With the new approach, the Committee highlighted clearly that all internationally active banks must have effective internal processes for evaluating their own capital adequacy. Banks may utilise various techniques in this effort including subjective measures of risk, rigorous capital allocation methodologies, and internal models. In additions Supervisors would evaluate a bank’s capital adequacy through on-site examinations, off-site surveillance and review of the work of internal and external auditors. Besides, the supervisors would also have to consider various factors including bank’s risk appetite and its track record in managing risk; the nature of the markets on which the bank operates; the quality, reliability and volatility of its earnings; its adherence to sound valuation and accounting standards; the diversification of its activities; and its relative importance for the national and international financial markets.

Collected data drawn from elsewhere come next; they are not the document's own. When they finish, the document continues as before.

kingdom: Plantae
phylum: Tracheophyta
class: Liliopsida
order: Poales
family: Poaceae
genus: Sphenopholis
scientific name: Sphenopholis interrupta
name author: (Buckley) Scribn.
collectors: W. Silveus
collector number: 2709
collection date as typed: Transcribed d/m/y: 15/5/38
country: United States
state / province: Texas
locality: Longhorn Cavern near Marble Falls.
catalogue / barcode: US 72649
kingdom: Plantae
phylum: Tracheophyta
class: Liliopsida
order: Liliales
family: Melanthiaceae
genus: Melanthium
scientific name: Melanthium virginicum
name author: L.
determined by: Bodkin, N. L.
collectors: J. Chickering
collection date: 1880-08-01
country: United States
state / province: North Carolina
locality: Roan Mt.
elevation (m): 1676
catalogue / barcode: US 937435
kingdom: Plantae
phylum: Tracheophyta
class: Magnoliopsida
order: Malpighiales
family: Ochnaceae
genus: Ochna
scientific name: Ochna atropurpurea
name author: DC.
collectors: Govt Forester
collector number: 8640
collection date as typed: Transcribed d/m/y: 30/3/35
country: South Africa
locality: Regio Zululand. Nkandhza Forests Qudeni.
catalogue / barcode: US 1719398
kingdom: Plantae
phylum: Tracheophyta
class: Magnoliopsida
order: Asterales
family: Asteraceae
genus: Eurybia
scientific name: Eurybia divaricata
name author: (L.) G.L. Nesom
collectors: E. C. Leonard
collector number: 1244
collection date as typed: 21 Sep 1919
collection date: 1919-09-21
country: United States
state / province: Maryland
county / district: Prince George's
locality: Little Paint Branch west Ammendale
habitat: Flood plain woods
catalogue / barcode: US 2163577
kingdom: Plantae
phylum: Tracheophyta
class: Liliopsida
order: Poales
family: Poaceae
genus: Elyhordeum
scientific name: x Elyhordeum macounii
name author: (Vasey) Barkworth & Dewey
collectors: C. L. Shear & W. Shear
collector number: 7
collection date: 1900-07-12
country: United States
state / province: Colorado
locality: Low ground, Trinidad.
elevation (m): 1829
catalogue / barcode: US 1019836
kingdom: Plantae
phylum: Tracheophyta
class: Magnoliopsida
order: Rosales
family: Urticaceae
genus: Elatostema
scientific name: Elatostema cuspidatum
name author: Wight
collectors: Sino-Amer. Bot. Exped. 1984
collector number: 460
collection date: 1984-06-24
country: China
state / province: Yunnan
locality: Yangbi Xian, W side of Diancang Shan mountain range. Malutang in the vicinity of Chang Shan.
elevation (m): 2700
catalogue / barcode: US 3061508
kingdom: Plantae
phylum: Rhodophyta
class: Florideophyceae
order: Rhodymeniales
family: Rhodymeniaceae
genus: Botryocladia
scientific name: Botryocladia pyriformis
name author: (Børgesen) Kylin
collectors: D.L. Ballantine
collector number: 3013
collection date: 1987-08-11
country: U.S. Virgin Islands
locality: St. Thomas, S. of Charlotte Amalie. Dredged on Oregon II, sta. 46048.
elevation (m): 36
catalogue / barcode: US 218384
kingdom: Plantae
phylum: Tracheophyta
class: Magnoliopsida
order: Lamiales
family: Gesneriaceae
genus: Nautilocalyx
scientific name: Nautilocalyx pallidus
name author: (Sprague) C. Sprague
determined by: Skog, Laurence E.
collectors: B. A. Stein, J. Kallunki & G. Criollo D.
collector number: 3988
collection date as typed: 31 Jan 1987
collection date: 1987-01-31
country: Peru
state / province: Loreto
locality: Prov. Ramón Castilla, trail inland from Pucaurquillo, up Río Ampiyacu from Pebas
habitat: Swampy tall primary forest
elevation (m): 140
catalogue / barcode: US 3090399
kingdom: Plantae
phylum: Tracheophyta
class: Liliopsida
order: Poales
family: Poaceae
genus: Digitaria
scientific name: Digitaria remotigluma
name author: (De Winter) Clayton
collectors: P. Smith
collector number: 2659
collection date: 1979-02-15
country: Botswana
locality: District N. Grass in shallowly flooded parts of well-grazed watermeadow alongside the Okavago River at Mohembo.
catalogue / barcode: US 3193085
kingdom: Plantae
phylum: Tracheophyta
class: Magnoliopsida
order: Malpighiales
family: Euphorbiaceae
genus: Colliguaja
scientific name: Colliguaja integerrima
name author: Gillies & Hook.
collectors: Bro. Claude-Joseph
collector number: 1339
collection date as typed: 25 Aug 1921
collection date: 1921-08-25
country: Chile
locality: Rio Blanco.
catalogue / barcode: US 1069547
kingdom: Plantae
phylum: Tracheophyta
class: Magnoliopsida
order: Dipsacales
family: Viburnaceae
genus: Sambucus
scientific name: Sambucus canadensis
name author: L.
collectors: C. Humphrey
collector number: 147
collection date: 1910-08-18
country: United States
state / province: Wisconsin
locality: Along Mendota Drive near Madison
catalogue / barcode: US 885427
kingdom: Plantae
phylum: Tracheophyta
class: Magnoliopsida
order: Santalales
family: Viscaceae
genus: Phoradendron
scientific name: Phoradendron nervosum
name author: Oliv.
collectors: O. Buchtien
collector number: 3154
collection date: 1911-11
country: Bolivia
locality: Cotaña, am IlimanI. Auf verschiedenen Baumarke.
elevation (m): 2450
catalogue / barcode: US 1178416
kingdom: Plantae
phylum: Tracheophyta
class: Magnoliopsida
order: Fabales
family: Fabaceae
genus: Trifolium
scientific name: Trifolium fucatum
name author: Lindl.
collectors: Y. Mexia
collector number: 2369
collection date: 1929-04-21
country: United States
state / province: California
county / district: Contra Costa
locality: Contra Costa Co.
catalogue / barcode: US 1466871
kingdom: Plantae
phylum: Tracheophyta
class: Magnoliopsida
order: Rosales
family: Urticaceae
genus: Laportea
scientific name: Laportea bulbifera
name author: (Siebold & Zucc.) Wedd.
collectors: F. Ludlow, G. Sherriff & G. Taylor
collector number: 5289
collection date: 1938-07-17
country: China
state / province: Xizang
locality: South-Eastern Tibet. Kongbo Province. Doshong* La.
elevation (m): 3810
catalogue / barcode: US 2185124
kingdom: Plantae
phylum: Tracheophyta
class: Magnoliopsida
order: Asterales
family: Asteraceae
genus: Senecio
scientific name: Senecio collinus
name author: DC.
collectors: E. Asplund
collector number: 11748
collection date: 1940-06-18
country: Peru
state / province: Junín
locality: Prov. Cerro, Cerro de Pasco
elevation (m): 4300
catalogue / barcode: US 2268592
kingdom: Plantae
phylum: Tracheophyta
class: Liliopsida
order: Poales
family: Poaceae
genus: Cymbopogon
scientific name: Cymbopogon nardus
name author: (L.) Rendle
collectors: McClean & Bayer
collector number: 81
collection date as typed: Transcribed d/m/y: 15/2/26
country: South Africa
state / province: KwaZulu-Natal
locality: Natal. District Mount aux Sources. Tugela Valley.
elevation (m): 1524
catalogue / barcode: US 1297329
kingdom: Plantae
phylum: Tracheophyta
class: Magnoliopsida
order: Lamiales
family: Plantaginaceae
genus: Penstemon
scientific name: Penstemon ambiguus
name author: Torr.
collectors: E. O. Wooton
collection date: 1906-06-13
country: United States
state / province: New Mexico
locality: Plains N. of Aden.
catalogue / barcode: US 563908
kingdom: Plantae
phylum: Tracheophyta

Despite the various advantages associated with the New Accord, it has its own set of challenges to meet, namely, the number-crunching aspect of the framework contains lots of daunting ratios for credit risk (the chance that a debt might not be repaid or recovered) and operational risk (the chance that, say, a bank is clobbered with a large regulatory penalty). But these are less exact than they look: there is almost unlimited scope for these to be adjusted over the next few years.
It is further argues that regulators have been placing less weight on pillar 1 and more on pillar 2Basel-speak for supervisors’ discretionin order to overcome anomalies produced by the formulas in pillar 1. Each national banking system and each class of bank within it has a different track record of default and of recovering loan losses, and faces different operational and legal risks. Thus the only way to deal with these inconsistencies is to allow regulators to adjust the rules. The good thing with the framework is that it allows for adjustments to be made to the rules.
There is also a pillar 3: reliance on disclosure by banks and market reaction to it as a means of discipline. This too is already bearing an increasing weight. Banks have been under more pressure from rating agencies and from threats to their sources of funding than they have been from regulators to show that they are aligning themselves with Basel 2.
The original Basel Accord helped to strengthen the soundness and stability of the international banking system as a result of the higher capital ratios that it required. It also helped in enhancing the competitive equality among internationally active banks. In addition, it established minimum levels of capital for the internationally active banks, incorporating off-balance sheet exposures and a risk weighting system aimed in part at ensuring that banks were not deterred from holding low risk assets. From the preceding paragraphs it can be said that whilst Basel 1 (1988 Basel Accord) set up to provide an appropriate regulatory measure for banks, however, due to the presence of inherent weakness of inappropriate risk weighting it was not meeting its purpose. To provide a solution to the above problem Basel 2 came into being, which can be seen as the next step to managing risks and providing a more stable financial system internationally. Thus in conclusion it can be said Basel 1 has been the foundation of Basel 2 and the factors have contributed in providing a better framework for Banking Regulation and Supervision.